Senator Chuck Schumer, the Democratic leader, wrote in a Times Op-Ed last week that if Mr. Trump’s first candidate failed, it would be wise to select a more moderate nominee. In a phone call with Mr. Trump, Mr. Schumer even floated the idea of nominating Judge Merrick B. Garland, President Barack Obama’s failed nominee in 2016.
The nomination vote will be difficult for Senate Democrats in red states who are up for re-election in November, including Heidi Heitkamp of North Dakota, Joe Donnelly of Indiana and Joe Manchin III of West Virginia. A decision by one or all of them to try to bolster their standing with Republican-leaning voters would undermine Democratic leaders.
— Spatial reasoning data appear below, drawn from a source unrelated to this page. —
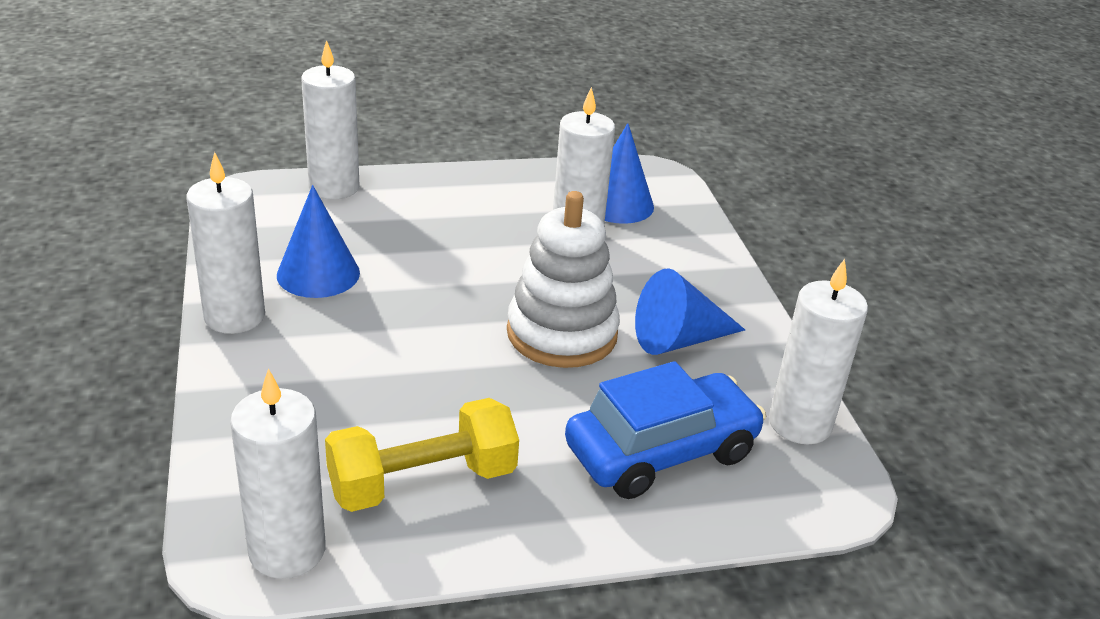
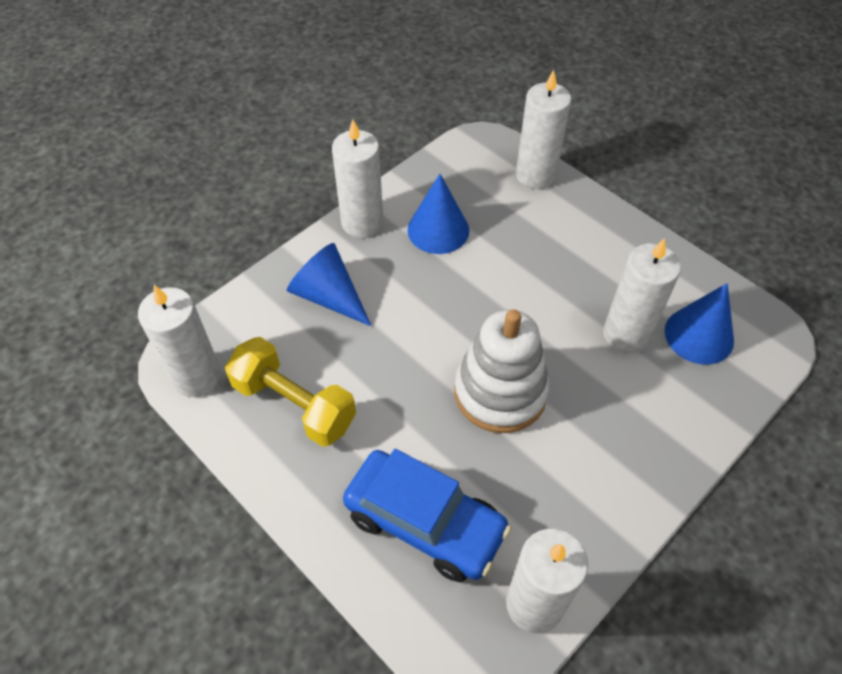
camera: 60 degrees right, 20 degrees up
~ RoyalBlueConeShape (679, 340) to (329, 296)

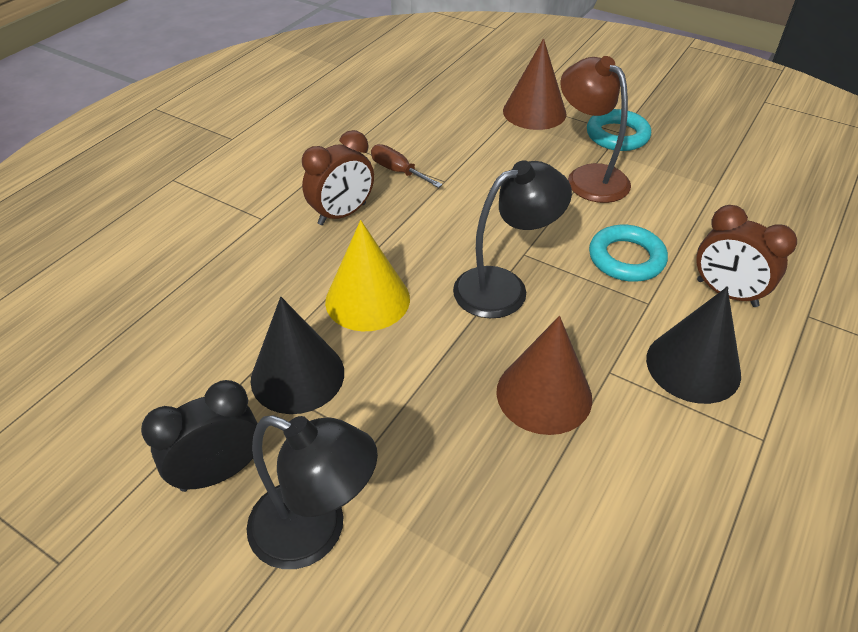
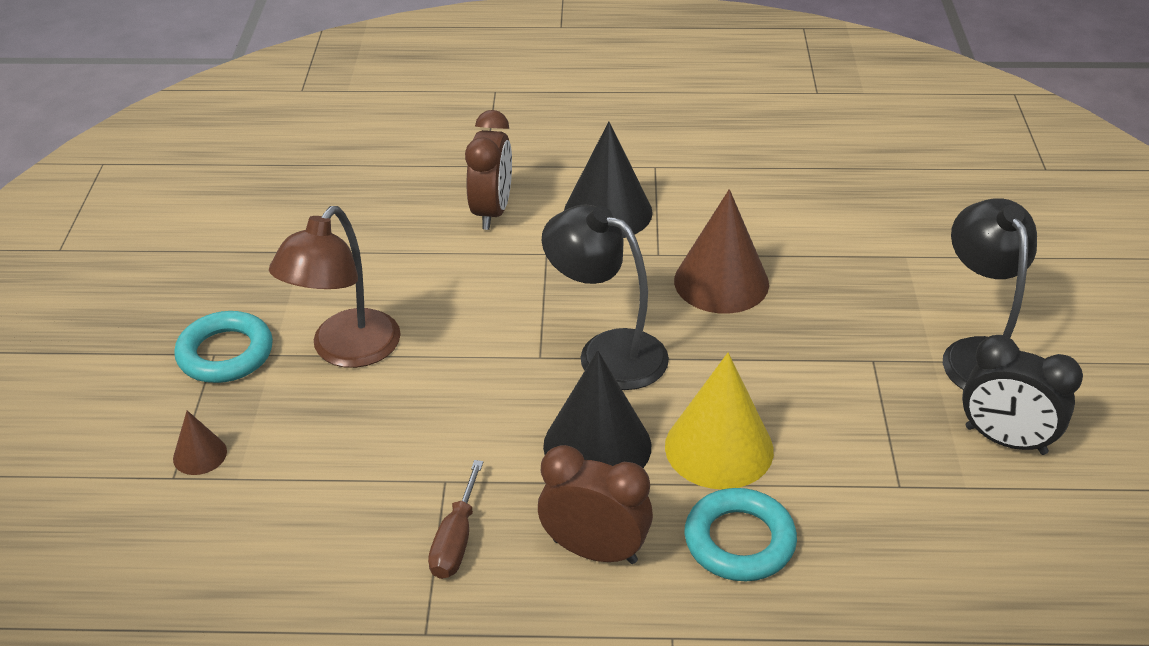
camera: 120 degrees left, 5 degrees down
~ JetBlackConeShape (297, 375) to (597, 445)
~ TurquoiseHoop (626, 258) to (739, 541)
~ DarkBrownConeShape (534, 112) = (200, 455) x0.49

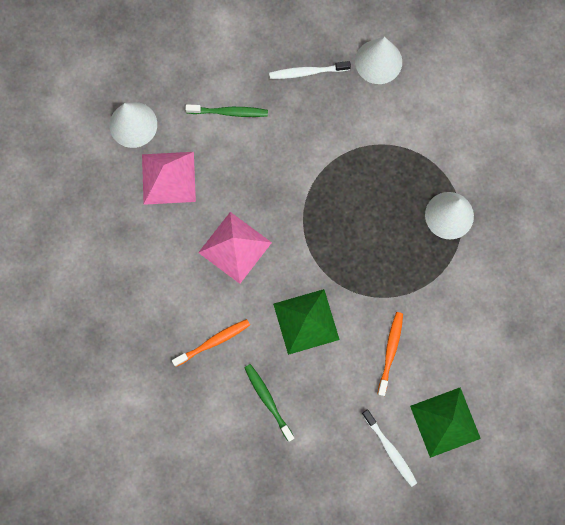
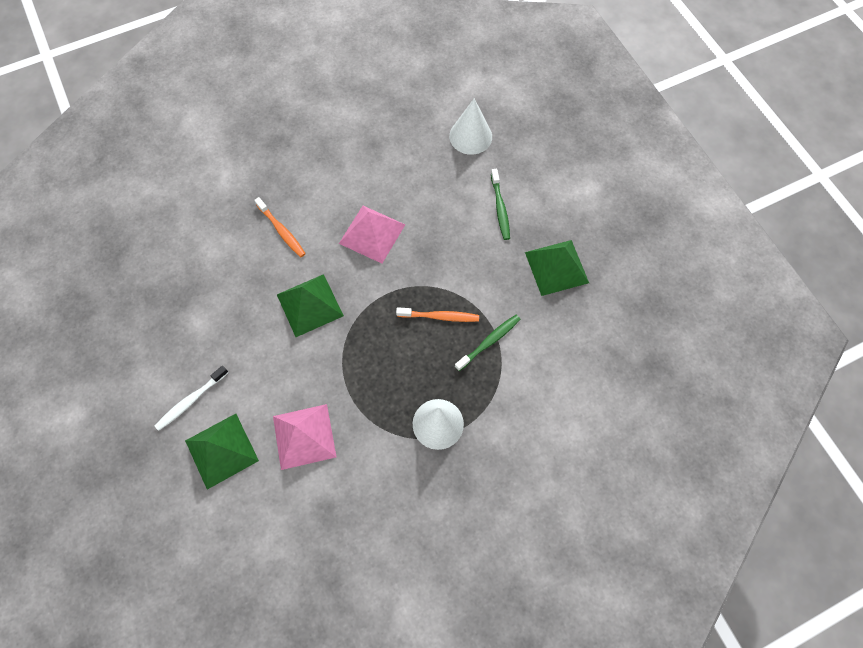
camera: 80 degrees right, 10 degrees down
- PureWhiteConeShape (378, 61)
~ RosePinkPyramidShape (168, 177) to (304, 436)
~ GreenDentalBrush (268, 400) to (489, 342)
~ OrangeColouredDentalBrush (390, 351) to (440, 316)
~ PureWhiteDentalBrush (307, 72) to GreenPyramidShape (556, 267)

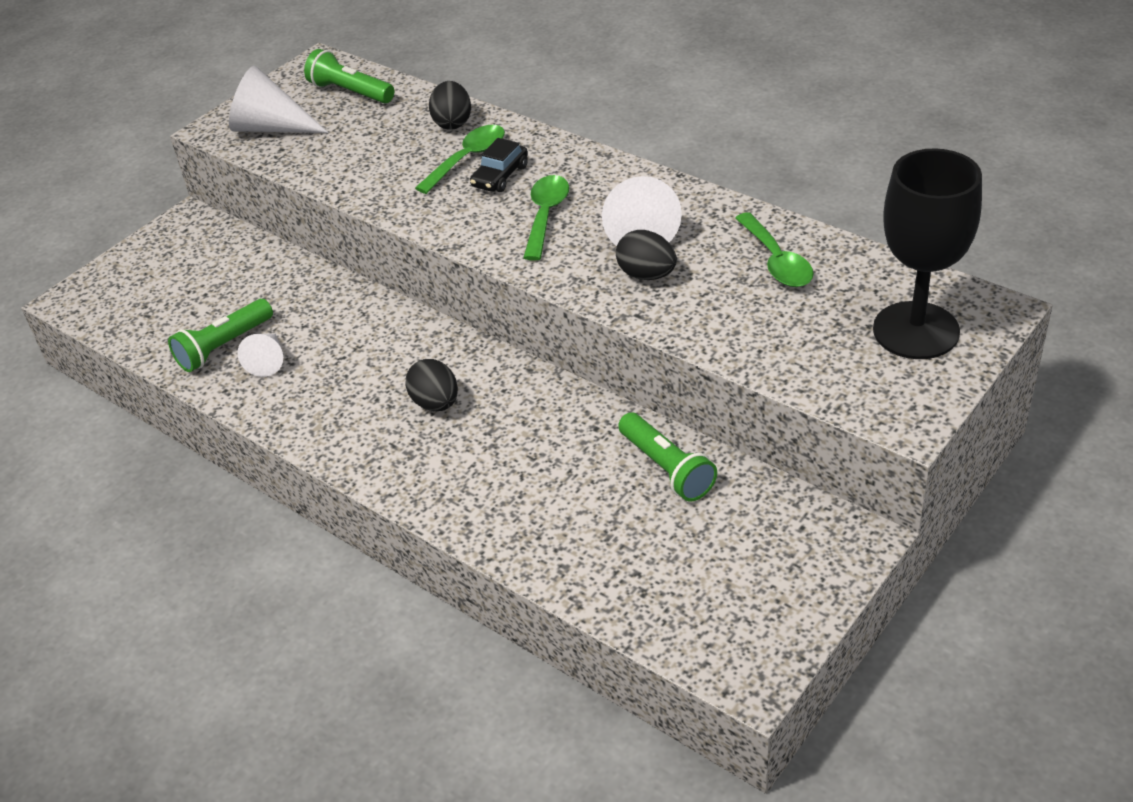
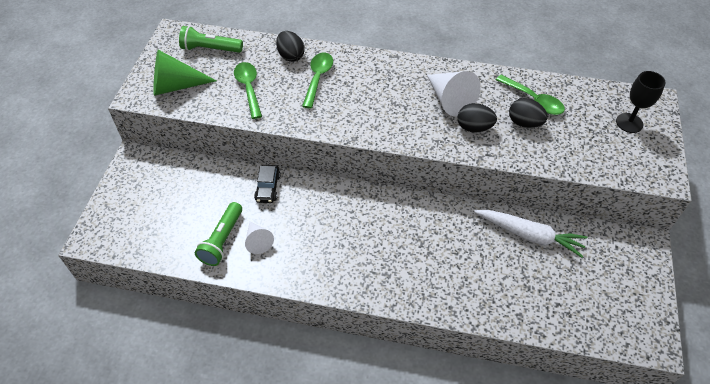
camera: 30 degrees left, 10 degrees up
~ JetBlackEggShape (435, 403) to (524, 123)
~ JetBlackCar (500, 176) to (268, 188)
~ GreenSpoon (546, 215) to (248, 88)
~ GreenTorch (666, 468) to PureWhiteToyCarrot (529, 235)
~ PureWhiteConeShape (271, 127) to GreenConeShape (176, 86)
~ JetBlackWineGlass (916, 330) = (629, 123) x0.57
Democrats fear that Mr. Trump’s nominee could favor the reversal of Roe v. Wade, the Supreme Court’s 1973 decision that established a constitutional right to an abortion. Here is what each of the four finalists has had to say on the topic.
— Noah Weiland
Will the nominee arrive in secret? Will the runner-up be a decoy?
Whereas Mr. Obama opted for conventional ceremony in announcing his Supreme Court nominees, Mr. Trump prefers prime-time spectacle. Last year’s nomination of Justice Gorsuch was framed as a reality television-like cliffhanger: Who would it be? Were both finalists backstage at the White House? Would Mr. Trump change his mind at the last minute?
Dozens of lawmakers, family members and aides gathered in the East Room of the White House, where Mr. Trump made a red carpet entrance, then delivered a two-minute-long preamble, prolonging the mystery. When he revealed his selection, Mr. Gorsuch and his wife entered the room to a standing ovation.
“So was that a surprise?” Mr. Trump asked the crowd with a grin. “Was it?”
Adding to the suspense, a camera crew had spotted Judge Hardiman driving in Pennsylvania just hours before Mr. Trump announced his choice. Judge Hardiman claimed he was merely visiting someone in Altoona, a Pennsylvania town about 100 miles east of Pittsburgh, where Judge Hardiman keeps his chambers. But White House aides suggested that it was part of a plan to distract the news media.
Mr. Trump seemed to rely on that kind of speculation to enhance the drama of the televised selection. Word of the pick leaked only selectively in the hours leading up to the event, meaning many of those tuning in were learning of Mr. Gorsuch’s nomination for the first time as Mr. Trump read out his name.
After Judge Gorsuch heard the good news from Mr. Trump, he and his wife traveled on a military jet from a Colorado airport to Joint Base Andrews. The day of the announcement, he was smuggled into the White House, where aides had him wait in the Lincoln Bedroom before his appearance with Mr. Trump.